Para controlar os movimentos, o TARS3D tem sete graus de liberdade: três articulações rotatórias e quatro prismáticas (as pernas telescópicas). Eles usaram tirocínio de máquina (machine learning), em privado deep reinforcement learning (DRL), junto com otimização, para desvendar modos de locomoção que não seriam fáceis de encontrar exclusivamente por métodos analíticos.
No cláusula, os autores relatam que usaram simulações com DRL e observaram que a política aprendida conseguia reproduzir os movimentos analíticos clássicos quando tinham os “priors” corretos, mas também descobriu comportamentos novos e inesperados.

Eles afirmam que a “morfologia biotranscendente” do TARS3D permite múltiplos modos de locomoção que antes não haviam sido explorados, abrindo caminhos promissores para robótica multimodal.
Atualmente, a versão do robô é conectada por cabo, o que limita a autonomia.

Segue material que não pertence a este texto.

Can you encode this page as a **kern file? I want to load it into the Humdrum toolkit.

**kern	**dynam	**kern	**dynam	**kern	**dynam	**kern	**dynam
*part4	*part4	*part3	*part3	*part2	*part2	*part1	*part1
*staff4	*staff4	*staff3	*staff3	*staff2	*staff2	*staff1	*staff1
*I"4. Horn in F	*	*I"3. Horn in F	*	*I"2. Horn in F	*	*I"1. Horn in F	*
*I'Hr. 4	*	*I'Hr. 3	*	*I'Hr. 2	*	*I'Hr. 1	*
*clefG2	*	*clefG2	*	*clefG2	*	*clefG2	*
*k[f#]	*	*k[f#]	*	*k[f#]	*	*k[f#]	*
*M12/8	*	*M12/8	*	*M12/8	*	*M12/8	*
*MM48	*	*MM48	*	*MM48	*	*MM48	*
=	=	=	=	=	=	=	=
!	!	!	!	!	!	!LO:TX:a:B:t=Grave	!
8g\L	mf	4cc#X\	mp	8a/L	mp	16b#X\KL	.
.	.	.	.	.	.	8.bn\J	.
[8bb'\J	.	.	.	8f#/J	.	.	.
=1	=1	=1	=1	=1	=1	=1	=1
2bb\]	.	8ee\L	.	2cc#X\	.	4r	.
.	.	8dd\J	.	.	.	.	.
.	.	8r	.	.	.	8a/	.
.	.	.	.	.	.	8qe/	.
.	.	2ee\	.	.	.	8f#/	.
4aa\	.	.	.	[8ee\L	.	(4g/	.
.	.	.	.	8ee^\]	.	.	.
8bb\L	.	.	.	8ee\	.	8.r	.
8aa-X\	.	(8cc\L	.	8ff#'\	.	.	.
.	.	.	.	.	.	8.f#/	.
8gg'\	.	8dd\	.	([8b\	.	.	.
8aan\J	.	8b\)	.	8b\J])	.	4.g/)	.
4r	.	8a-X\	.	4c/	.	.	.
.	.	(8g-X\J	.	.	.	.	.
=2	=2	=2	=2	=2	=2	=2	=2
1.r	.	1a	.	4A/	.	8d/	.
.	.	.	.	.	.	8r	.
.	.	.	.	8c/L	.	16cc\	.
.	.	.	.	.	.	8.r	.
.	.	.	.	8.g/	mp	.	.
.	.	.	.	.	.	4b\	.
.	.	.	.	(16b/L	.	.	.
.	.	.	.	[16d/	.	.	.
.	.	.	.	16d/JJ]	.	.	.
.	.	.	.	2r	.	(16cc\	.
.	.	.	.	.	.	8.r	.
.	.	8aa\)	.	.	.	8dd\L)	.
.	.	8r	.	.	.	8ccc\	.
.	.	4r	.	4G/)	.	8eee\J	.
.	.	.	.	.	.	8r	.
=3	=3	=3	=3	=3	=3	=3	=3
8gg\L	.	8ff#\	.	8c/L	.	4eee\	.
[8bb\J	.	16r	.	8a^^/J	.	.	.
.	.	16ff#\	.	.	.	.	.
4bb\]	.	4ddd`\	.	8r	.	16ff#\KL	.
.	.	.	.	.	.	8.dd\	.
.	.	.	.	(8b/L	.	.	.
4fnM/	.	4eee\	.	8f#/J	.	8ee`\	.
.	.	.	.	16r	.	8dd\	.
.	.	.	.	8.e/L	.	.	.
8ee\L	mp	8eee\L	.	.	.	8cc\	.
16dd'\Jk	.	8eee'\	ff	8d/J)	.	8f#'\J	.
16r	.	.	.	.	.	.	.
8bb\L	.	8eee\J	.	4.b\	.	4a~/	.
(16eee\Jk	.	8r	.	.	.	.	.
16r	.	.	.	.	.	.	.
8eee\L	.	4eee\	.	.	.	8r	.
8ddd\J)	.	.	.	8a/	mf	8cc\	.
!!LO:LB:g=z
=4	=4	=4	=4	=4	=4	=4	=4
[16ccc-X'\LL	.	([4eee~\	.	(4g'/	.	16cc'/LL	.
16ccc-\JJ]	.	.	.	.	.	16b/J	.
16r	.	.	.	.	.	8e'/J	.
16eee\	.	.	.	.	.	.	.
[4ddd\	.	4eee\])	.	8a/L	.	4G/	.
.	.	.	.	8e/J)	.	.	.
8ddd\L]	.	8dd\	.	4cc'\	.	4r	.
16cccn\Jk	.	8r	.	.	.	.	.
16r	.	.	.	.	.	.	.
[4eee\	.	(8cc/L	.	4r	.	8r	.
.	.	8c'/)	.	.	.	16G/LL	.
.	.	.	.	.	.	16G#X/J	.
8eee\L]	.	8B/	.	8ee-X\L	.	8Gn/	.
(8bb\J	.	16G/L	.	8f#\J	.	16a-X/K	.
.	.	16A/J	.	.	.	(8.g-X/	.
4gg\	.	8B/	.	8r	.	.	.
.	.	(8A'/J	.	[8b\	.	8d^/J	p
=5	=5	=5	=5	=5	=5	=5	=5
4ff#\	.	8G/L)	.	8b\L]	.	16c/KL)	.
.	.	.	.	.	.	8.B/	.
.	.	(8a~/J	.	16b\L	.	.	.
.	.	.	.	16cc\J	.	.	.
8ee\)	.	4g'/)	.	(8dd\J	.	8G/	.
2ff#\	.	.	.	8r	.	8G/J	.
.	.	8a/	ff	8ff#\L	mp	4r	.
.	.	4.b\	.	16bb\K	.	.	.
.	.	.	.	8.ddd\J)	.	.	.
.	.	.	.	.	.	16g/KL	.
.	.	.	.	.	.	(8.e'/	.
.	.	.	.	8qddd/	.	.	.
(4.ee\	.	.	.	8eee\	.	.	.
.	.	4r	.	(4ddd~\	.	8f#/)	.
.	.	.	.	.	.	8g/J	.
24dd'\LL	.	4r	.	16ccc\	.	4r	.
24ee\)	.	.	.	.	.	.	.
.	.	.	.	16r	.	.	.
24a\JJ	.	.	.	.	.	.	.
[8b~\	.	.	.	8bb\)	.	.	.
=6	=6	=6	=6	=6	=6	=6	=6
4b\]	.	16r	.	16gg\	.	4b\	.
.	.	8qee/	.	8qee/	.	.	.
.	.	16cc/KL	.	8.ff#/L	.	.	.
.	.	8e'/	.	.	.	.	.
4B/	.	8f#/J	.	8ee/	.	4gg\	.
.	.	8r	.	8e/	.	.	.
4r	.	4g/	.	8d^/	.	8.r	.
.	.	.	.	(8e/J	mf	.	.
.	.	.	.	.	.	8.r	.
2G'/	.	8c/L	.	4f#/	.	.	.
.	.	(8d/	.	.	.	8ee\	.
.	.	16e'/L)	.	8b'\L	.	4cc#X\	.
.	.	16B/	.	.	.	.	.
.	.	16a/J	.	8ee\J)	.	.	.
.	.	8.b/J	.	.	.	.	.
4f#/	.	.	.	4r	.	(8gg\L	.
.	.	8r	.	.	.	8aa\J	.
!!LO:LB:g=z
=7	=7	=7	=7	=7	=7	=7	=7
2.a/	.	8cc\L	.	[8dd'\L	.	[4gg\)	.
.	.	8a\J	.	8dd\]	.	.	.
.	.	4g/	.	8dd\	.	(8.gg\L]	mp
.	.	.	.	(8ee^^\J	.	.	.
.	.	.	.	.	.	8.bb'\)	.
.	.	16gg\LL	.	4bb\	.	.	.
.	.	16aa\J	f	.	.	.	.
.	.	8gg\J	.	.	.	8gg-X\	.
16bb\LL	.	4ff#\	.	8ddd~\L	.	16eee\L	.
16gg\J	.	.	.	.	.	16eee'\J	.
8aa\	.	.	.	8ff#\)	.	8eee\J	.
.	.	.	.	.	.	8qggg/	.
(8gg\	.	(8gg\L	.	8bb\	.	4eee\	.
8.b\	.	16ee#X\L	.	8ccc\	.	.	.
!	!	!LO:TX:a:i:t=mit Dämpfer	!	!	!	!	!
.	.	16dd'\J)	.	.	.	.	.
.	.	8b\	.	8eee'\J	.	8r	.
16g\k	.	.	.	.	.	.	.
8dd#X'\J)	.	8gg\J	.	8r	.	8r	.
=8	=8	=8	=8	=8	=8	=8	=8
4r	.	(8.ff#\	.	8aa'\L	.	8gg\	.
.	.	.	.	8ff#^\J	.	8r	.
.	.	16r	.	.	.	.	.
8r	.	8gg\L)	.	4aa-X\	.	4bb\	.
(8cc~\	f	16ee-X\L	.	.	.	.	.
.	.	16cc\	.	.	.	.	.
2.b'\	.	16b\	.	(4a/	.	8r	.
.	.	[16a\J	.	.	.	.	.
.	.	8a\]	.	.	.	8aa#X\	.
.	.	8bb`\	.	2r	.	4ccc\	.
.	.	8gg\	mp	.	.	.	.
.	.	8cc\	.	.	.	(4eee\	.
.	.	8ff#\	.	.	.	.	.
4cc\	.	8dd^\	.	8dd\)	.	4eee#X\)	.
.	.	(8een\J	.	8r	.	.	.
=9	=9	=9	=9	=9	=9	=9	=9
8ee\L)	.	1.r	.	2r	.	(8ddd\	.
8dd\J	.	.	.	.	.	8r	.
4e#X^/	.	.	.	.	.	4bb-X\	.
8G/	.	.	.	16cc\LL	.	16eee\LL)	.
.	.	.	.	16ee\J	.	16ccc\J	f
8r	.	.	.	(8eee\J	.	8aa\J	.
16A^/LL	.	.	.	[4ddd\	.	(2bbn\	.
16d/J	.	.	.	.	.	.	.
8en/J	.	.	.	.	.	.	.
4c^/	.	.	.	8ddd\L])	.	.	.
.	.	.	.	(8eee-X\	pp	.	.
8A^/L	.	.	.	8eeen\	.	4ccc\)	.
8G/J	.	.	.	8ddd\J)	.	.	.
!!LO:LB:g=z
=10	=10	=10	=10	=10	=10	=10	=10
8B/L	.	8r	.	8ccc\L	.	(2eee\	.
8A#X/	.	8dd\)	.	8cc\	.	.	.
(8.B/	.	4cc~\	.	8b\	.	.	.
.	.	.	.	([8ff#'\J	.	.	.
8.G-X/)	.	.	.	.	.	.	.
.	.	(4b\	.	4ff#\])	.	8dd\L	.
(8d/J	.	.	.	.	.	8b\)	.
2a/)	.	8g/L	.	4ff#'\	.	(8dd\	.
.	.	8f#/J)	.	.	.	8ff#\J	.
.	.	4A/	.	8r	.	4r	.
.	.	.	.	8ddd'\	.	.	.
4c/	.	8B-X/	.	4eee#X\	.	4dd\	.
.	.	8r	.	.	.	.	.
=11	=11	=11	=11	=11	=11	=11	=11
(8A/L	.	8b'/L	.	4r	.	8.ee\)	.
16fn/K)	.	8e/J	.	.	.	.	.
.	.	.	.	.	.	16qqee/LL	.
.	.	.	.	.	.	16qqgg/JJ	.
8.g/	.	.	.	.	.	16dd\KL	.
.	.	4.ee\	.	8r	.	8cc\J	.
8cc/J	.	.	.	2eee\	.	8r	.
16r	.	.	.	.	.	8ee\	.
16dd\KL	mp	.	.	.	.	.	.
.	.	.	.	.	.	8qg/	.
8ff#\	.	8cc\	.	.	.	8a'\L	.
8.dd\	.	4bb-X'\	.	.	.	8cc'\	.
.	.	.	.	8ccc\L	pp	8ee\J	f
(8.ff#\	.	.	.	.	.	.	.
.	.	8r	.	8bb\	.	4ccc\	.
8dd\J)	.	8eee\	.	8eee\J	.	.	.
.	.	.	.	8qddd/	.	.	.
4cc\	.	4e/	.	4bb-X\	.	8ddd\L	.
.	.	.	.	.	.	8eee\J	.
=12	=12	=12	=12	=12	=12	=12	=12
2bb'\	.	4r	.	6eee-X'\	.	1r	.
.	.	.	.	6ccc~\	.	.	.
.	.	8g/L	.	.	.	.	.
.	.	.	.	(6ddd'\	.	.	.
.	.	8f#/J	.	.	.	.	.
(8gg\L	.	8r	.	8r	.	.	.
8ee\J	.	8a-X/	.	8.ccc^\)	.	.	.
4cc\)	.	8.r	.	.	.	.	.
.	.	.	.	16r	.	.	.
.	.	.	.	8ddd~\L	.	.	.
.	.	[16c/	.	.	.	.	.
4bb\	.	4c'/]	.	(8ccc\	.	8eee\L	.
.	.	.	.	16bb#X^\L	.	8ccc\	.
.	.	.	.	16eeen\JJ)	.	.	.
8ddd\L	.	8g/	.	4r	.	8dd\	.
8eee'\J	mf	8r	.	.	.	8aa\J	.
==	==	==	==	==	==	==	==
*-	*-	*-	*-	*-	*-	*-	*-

Aliás, ele é bastante pequeno: mede muro de 25 cm de profundeza e pesa muro de 990 gramas, com todas as partes sendo impressas em 3D.
Apesar dessas limitações, os pesquisadores planejam testar o TARS3D em diferentes tipos de terreno para ver porquê ele se comporta fora de uma bancada de laboratório.
Motivação pessoal por trás da geração
Sripada contou, ao New Atlas, que começou a edificar o TARS3D em novembro de 2022, sem laboratório, sem financiamento e sem vínculo institucional — exclusivamente com noites e finais de semana dedicados ao projeto. Ele disse que se reconectou com “a simples alegria de edificar robôs”.
Ele descreveu a experiência porquê uma mistura de “maravilha, paciência, taboca quando alguma coisa lacuna e uma euforia silenciosa quando finalmente funciona”, e disse ainda que, “em qualquer momento do processo, você descobre uma pequena novidade verdade sobre movimento, persistência e sobre você mesmo”.